If a party wants to end an agreement without the consent of the other, a court action may be necessary. The law will provide the terms under which a contract can be terminated. Amendments to an existing contract need to comply with the law and insurance regulations for storage contracts. These can be complex requirements that vary by situation. Legal advice is often recommended.
Examples and Case Studies
It is sometimes better to get a witness who actually went to law school than it is to get a lawyer who didn’t: take the case of Alter and Wiggins v. S S Site/ Tower, Case No. 30, 2011-2728 (Ohio Ct App. 10/17/2012). In this case multiple claims against the tower site owner for lengthy delays in issuing a permit are addressed with regard to government immunity issues, but a number of issues arise with the underlying claims as well.
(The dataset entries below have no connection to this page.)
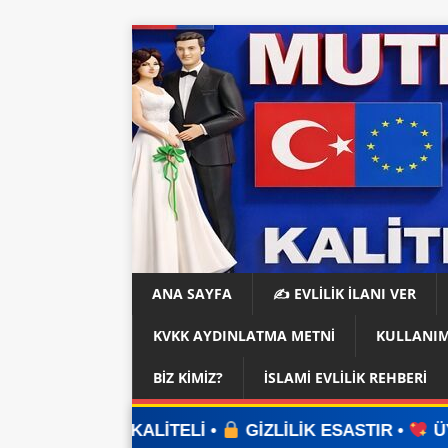
ANA SAYFA
✍️ EVLİLİK İLANI VER
KVKK AYDINLATMA METNI
KULLANIM
BIZ KIMIZ?
İSLAMI EVLILIK REHBERI
İTELİ •
GİZLİLİK ESASTIR •
ÜYELİK YOK •
UYG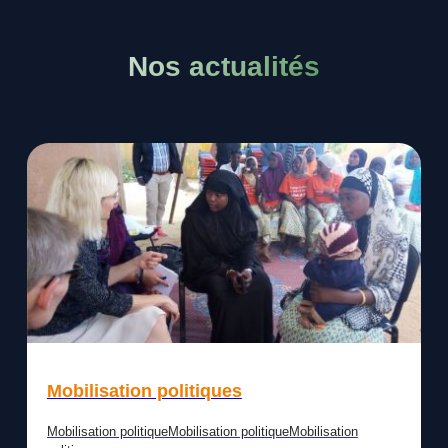
Nos actualités
Mobilisation politiques
Mobilisation politiqueMobilisation politiqueMobilisation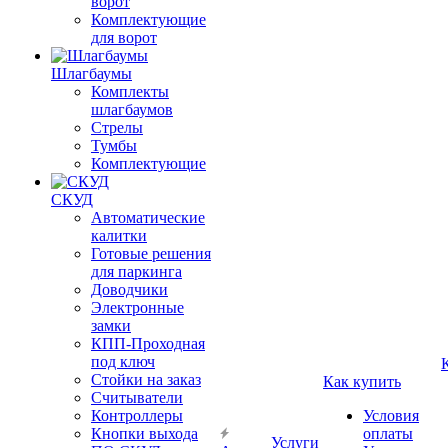
ворот
Комплектующие
для ворот
Шлагбаумы
Комплекты
шлагбаумов
Стрелы
Тумбы
Комплектующие
СКУД
Автоматические
калитки
Готовые решения
для паркинга
Доводчики
Электронные
замки
КПП-Проходная
под ключ
Стойки на заказ
Как купить
Считыватели
Контроллеры
Условия
Кнопки выхода
оплаты
Услуги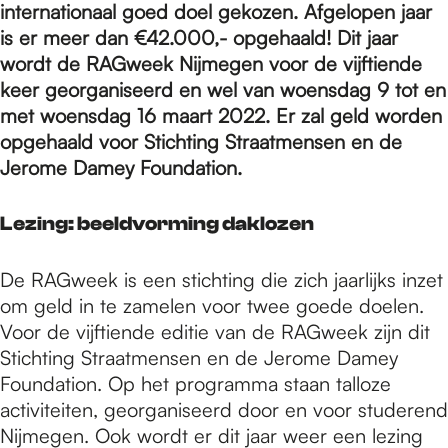
e
internationaal goed doel gekozen. Afgelopen jaar
is er meer dan €42.000,- opgehaald! Dit jaar
wordt de RAGweek Nijmegen voor de vijftiende
p
keer georganiseerd en wel van woensdag 9 tot en
met woensdag 16 maart 2022. Er zal geld worden
a
opgehaald voor Stichting Straatmensen en de
Jerome Damey Foundation.
g
Lezing: beeldvorming daklozen
e
De RAGweek is een stichting die zich jaarlijks inzet
om geld in te zamelen voor twee goede doelen.
Voor de vijftiende editie van de RAGweek zijn dit
Stichting Straatmensen en de Jerome Damey
Foundation. Op het programma staan talloze
activiteiten, georganiseerd door en voor studerend
Nijmegen. Ook wordt er dit jaar weer een lezing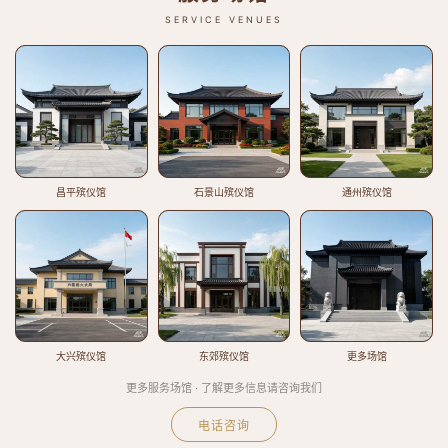
SERVICE VENUES
昌平殡仪馆
石景山殡仪馆
通州殡仪馆
大兴殡仪馆
东郊殡仪馆
更多场馆
更多服务场馆 · 了解更多信息请咨询我们
电话咨询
While the appellate court’s focus is on the owners’ immunity, it does discuss a number of the other claims in its decision. In particular , the plaintiffs were constructing a 325-foot radio tower under contract with the Piqua Broadcasting Corporation. PBC’s contract with the owner stipulated: "It is mutually agreed that the [t]ower will be located on the property of [the owner], at no cost to PBC, that PBC will furnish electricity for the said tower and, further, that the title to said tower will remain with PBC."
When an owner, again different from the one who entered into the agreement with the applicant, takes an action to prohibit the construction of a tower, as happened in this case, it is crucial to determine whether the easement was present. The appellate court reversed the trial court on this point, ordering the trial court to reconsider.